Votre groupe sanguin peut-il prédire le diabète ? Une vaste étude pointe un risque accru pour le groupe B
Le groupe sanguin B serait associé à un risque de diabète de type 2 supérieur de 28 % — seule conclusion solide d'une méta-analyse de 51 études publiée dans BMC Medicine..
Une vaste étude scientifique, portant sur près de 400 000 participants, a été menée pour explorer un lien possible entre le groupe sanguin d'une personne et son risque de développer un diabète de type 2. Cette recherche, publiée en 2026, s'appuie sur un échantillon suffisamment large pour donner des résultats statistiquement significatifs. Le diabète de type 2 est une maladie chronique où le corps devient résistant à l'insuline, une hormone régulant le taux de sucre dans le sang, ou n'en produit plus assez. L'étude a été réalisée par des chercheurs dont les noms ne sont pas précisés dans l'article, mais elle s'inscrit dans le cadre de travaux épidémiologiques visant à identifier des facteurs de risque non génétiques ou comportementaux pour cette maladie.

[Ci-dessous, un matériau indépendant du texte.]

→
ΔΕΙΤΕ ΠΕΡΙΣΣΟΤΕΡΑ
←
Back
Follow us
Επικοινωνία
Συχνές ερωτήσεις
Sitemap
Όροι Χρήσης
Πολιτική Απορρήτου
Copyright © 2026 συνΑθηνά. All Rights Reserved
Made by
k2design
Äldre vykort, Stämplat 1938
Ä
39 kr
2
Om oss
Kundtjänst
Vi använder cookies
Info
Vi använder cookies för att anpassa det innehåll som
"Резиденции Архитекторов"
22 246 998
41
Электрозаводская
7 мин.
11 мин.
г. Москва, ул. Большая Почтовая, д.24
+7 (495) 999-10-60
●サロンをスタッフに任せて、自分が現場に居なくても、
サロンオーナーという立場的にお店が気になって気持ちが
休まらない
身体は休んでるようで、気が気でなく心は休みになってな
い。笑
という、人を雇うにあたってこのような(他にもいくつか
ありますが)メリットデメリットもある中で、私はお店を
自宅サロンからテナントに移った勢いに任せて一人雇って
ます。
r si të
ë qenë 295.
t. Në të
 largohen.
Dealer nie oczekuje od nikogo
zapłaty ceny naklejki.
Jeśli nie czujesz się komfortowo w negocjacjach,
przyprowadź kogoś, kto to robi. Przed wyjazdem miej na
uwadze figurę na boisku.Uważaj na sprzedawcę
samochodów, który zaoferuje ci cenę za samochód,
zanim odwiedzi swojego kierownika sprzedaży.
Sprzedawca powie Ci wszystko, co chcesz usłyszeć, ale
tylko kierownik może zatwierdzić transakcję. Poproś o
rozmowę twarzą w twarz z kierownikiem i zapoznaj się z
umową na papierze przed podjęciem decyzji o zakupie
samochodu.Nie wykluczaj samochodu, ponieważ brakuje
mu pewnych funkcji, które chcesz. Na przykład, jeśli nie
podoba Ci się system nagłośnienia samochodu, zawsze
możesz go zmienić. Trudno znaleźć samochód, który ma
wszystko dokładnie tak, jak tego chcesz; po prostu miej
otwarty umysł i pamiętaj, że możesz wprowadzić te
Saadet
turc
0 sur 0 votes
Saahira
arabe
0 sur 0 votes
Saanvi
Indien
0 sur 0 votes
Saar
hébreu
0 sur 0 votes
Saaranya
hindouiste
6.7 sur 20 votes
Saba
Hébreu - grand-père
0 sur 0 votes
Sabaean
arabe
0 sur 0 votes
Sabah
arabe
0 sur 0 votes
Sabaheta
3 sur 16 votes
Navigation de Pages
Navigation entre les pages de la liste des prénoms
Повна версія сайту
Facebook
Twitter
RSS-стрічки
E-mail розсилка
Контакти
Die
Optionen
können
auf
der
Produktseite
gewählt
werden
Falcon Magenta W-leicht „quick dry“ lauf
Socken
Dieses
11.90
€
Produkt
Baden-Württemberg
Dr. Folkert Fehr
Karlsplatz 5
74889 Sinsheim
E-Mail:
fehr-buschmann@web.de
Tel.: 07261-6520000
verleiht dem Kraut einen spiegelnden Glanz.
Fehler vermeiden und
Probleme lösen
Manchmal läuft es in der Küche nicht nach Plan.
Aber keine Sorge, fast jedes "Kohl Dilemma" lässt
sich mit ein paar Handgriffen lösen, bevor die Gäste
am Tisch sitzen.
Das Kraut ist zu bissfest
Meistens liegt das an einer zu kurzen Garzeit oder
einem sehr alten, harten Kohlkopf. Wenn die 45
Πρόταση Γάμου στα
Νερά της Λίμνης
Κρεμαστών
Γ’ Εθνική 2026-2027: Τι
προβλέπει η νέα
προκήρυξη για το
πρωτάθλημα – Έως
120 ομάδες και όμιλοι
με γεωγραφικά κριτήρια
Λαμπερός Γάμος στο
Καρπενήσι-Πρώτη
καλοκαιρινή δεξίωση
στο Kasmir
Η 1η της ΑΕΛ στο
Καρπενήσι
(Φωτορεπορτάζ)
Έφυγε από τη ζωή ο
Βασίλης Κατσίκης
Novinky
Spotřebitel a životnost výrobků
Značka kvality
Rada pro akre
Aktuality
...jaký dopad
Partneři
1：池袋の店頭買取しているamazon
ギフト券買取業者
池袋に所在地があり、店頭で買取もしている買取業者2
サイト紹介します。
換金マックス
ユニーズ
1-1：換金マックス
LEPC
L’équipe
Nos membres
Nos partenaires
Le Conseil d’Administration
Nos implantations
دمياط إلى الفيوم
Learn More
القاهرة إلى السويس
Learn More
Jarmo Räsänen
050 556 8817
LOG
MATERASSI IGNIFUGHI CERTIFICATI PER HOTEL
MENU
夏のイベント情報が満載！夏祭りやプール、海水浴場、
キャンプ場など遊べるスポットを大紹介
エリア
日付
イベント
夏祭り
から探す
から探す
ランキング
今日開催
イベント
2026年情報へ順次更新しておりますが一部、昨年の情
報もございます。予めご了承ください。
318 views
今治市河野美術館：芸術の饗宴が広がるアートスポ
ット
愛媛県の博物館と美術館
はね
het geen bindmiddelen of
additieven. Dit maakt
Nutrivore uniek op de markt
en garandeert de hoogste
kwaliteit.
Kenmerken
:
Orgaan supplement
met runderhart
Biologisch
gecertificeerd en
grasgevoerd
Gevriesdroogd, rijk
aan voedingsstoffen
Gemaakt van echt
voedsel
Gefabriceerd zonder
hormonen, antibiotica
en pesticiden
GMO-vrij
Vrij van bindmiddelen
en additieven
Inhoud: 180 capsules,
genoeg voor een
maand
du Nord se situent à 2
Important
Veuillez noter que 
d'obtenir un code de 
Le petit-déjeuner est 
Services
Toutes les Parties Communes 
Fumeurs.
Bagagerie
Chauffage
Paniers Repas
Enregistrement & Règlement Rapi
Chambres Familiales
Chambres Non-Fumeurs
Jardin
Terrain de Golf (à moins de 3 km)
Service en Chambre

Les résultats de l'étude révèlent que les personnes appartenant au groupe sanguin B présentent un risque accru de 11 % de développer un diabète de type 2 par rapport aux autres groupes sanguins. Ce pourcentage correspond à une différence mesurable mais modérée, ce qui signifie que le groupe sanguin n'est qu'un facteur parmi d'autres dans le développement de la maladie. Les groupes sanguins A, AB et O ne montrent pas de différence significative de risque par rapport à une population de référence. Le groupe B est l'un des quatre principaux groupes sanguins humains, déterminés par la présence ou l'absence de certains antigènes à la surface des globules rouges. Ces antigènes peuvent influencer des mécanismes biologiques encore mal compris, comme la réponse inflammatoire ou le métabolisme du glucose.
Les chercheurs n'ont pas encore élucidé les mécanismes exacts expliquant pourquoi le groupe B augmenterait ce risque. Plusieurs hypothèses sont avancées, comme une possible interaction entre les antigènes du groupe B et la sensibilité à l'insuline, ou encore une influence sur la composition du microbiote intestinal, un ensemble de bactéries vivant dans l'intestin qui joue un rôle dans le métabolisme. Une autre piste suggère que les personnes du groupe B pourraient avoir une réponse immunitaire différente, favorisant une inflammation chronique, un facteur connu pour aggraver la résistance à l'insuline. Ces mécanismes restent à confirmer par des recherches complémentaires, car l'étude ne fait que constater une corrélation, pas un lien de cause à effet.
Bien que cette étude mette en lumière un lien entre le groupe sanguin B et le diabète, elle souligne que ce facteur reste mineur comparé à d'autres éléments bien établis. L'âge, le surpoids, le manque d'activité physique et une alimentation déséquilibrée sont des causes majeures du diabète de type 2. Par exemple, une personne en surpoids a un risque multiplié par trois à cinq de développer la maladie. Les chercheurs insistent donc sur l'importance de ne pas surinterpréter ces résultats : le groupe sanguin ne doit pas être considéré comme un diagnostic ou une prédiction fiable du diabète. Il s'agit plutôt d'une piste de recherche pour mieux comprendre les mécanismes sous-jacents de la maladie.
À ce stade, les résultats de cette étude n'ont pas d'application pratique immédiate pour la prévention ou le dépistage du diabète. Les tests sanguins de groupe sanguin ne sont pas utilisés en médecine pour évaluer le risque de diabète, et il n'est pas recommandé de modifier son mode de vie en fonction de son groupe sanguin. Les chercheurs espèrent que ces travaux pourront ouvrir la voie à des études plus approfondies sur les liens entre biologie et maladies métaboliques. Pour l'instant, les recommandations de prévention du diabète restent inchangées : maintenir un poids santé, pratiquer une activité physique régulière et adopter une alimentation équilibrée, riche en fibres et pauvre en sucres raffinés.